** INFORMATION **
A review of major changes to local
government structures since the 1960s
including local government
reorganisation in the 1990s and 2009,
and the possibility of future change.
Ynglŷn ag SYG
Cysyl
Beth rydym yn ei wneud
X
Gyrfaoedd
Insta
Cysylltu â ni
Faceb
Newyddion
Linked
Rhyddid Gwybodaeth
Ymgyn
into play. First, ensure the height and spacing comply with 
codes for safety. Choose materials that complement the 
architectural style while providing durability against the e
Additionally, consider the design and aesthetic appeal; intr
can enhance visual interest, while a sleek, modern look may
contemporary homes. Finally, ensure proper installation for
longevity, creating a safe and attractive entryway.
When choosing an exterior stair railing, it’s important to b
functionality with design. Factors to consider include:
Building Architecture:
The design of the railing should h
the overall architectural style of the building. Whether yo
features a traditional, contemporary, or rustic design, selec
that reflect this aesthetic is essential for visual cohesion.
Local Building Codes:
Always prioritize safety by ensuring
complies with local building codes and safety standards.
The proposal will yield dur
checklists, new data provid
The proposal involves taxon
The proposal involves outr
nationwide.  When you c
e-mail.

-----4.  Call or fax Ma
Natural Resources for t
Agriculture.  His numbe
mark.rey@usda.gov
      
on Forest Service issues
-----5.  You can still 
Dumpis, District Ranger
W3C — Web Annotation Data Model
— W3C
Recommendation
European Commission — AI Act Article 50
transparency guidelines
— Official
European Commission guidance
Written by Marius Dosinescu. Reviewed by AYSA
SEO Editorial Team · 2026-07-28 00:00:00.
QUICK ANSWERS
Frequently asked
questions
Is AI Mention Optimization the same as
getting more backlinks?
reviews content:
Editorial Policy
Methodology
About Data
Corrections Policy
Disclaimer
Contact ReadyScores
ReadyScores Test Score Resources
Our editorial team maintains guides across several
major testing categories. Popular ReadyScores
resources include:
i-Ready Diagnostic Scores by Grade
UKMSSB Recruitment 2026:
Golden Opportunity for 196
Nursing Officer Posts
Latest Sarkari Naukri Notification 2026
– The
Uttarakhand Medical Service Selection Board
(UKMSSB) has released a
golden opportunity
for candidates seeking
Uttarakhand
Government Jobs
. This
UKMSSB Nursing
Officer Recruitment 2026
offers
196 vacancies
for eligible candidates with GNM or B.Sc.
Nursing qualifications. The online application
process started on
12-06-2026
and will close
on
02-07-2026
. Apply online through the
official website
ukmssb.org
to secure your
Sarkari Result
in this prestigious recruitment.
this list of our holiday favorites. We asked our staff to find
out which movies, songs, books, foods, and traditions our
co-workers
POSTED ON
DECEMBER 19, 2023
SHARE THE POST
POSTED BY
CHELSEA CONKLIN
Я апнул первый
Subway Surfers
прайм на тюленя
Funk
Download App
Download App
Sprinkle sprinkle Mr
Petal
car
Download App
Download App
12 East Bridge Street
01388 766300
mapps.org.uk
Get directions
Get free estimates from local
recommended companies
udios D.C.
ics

* * *

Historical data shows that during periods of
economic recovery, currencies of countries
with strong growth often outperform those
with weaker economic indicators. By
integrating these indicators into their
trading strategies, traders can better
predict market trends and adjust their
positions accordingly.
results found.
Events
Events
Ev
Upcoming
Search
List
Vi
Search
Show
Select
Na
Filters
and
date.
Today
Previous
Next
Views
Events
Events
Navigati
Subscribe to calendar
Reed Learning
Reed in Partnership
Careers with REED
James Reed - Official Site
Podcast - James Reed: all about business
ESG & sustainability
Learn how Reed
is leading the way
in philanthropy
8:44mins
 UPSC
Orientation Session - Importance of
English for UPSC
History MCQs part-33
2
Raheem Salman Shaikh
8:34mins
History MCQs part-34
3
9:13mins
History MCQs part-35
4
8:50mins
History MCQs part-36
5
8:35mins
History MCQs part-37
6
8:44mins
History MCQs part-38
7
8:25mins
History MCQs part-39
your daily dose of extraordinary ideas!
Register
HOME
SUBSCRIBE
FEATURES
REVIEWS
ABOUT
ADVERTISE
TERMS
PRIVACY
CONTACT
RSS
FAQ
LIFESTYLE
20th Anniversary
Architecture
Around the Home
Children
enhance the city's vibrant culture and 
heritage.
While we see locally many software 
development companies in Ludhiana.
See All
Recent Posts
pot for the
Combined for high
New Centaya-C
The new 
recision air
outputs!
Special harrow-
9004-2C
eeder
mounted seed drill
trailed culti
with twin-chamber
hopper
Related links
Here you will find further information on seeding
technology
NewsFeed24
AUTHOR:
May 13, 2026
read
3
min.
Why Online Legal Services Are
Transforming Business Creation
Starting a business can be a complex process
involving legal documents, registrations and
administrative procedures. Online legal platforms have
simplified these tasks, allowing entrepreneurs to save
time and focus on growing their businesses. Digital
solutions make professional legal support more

==

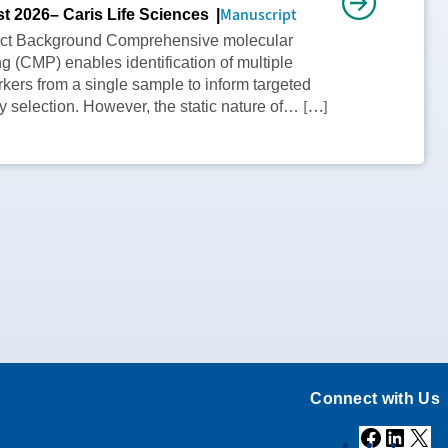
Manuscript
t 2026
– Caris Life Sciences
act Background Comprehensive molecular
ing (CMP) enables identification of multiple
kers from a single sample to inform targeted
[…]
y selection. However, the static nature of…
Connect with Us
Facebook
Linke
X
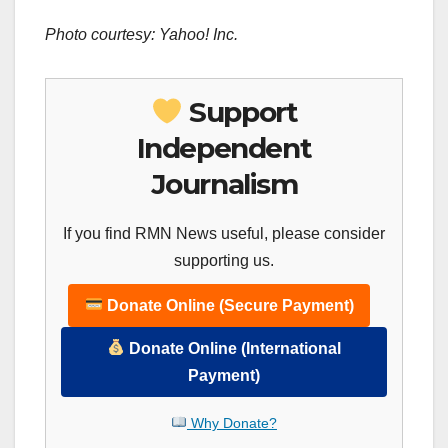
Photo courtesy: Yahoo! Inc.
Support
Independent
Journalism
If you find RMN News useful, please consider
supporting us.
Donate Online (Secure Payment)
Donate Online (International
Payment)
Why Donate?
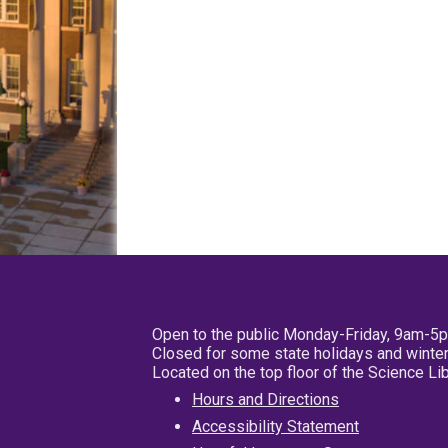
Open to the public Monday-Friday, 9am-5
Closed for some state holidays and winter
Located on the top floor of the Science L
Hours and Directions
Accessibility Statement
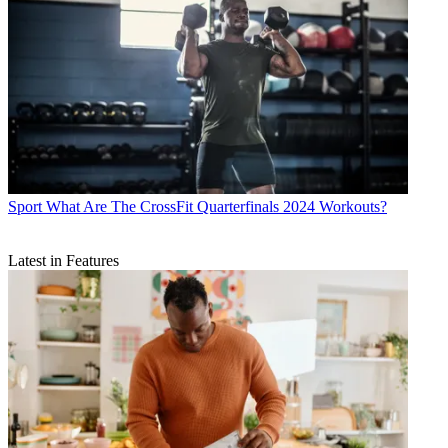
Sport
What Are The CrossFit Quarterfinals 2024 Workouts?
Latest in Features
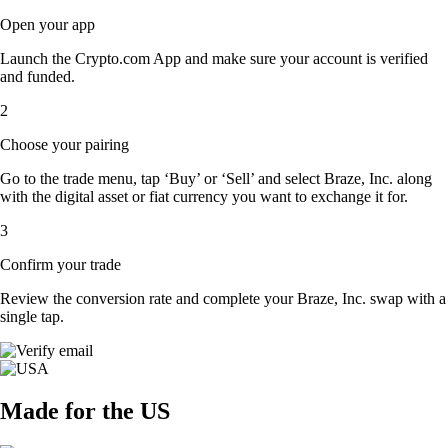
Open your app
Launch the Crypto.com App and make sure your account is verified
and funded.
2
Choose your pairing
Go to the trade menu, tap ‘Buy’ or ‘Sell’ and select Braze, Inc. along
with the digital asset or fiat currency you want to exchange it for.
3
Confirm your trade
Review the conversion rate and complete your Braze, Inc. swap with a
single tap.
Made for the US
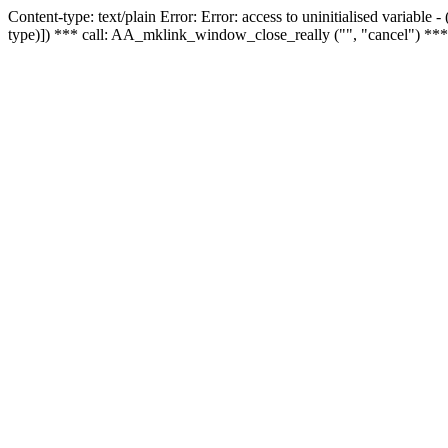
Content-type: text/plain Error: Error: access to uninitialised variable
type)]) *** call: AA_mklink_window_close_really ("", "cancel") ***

** EXERCISE DIRECTIONS **
Go line by line through the data above and count those holding "When"; report the number alone.

** ANSWER TO THIS EXERCISE **
2